**Questions:**
1. According to the film review, why was Selma chosen as the focus of the activists' campaign?
2. Reproduce the passage from the film review starting with "It starts out" and going on through "them. Sorry, Annie.)".

**Extract:**
# # # # # # #

It starts out recreating a horrible moment in history: the 1963 Birmingham church bombing that killed four black girls, aged 11-14. And then a dramatization of Annie Lee Cooper's—Oprah!—failed attempt to register to vote at the Selma courthouse. (She successfully recites the preamble to the Constitution. She knows there are 67 county judges in Alabama. But—oops!—she can't name them. Sorry, Annie.)

Into this steps Martin Luther King Jr. and various less-famous activists from the Southern Christian Leadership Council (SCLC) and the Student Non-Violent Coordinating Committee (SNCC). It's decided to use Selma as a symbol to pressure President Lyndon Johnson and the US Congress to pass Federal voting rights legislation. Over the period of a few months this gives rise to a massive violent confrontation at the Edmund Pettus Bridge, in addition to the deaths of other protesters.

What's good: the main black actors do an uncanny job of recreating their characters. David Oyelowo as Dr. King and Carmen Ejogo are especially good. (In contrast, Tom Wilkinson and Eli Roth are never that convincing as LBJ and George Wallace, respectively.)

Not so good: the characters tend to sermonize at points when, in real life, they would be speaking more normally. And the movie takes pretty unexcusable liberties with actual events. It's important to get things right.

# # # # # # #

**Listed entries:**
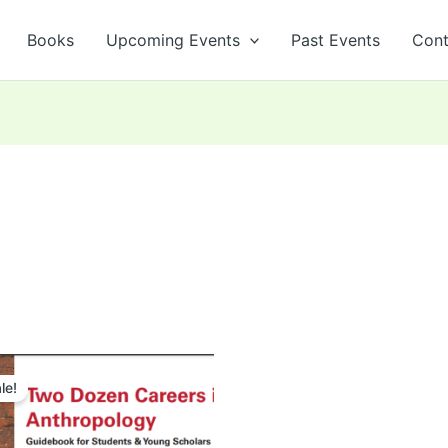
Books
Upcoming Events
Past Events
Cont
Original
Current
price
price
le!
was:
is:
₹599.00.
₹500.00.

# # # # # # #

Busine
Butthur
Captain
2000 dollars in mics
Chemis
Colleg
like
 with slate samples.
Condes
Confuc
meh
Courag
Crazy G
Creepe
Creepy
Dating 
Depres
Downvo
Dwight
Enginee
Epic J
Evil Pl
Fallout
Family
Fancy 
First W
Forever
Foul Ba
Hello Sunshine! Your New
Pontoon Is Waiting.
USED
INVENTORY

# # # # # # #

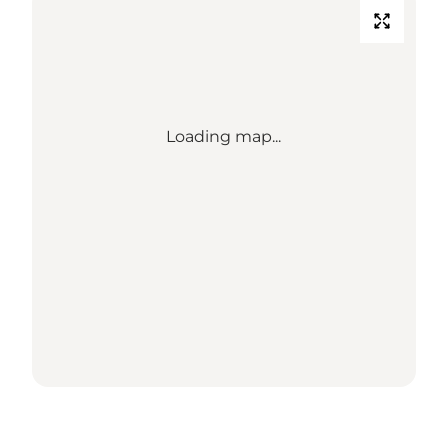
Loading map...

# # # # # # #

**Solutions to the problems:**
1. The activists decided to use Selma as a symbol to pressure President Lyndon Johnson and the US Congress into passing federal voting rights legislation.

2.
It starts out recreating a horrible moment in history: the 1963 Birmingham church bombing that killed four black girls, aged 11-14. And then a dramatization of Annie Lee Cooper's—Oprah!—failed attempt to register to vote at the Selma courthouse. (She successfully recites the preamble to the Constitution. She knows there are 67 county judges in Alabama. But—oops!—she can't name them. Sorry, Annie.)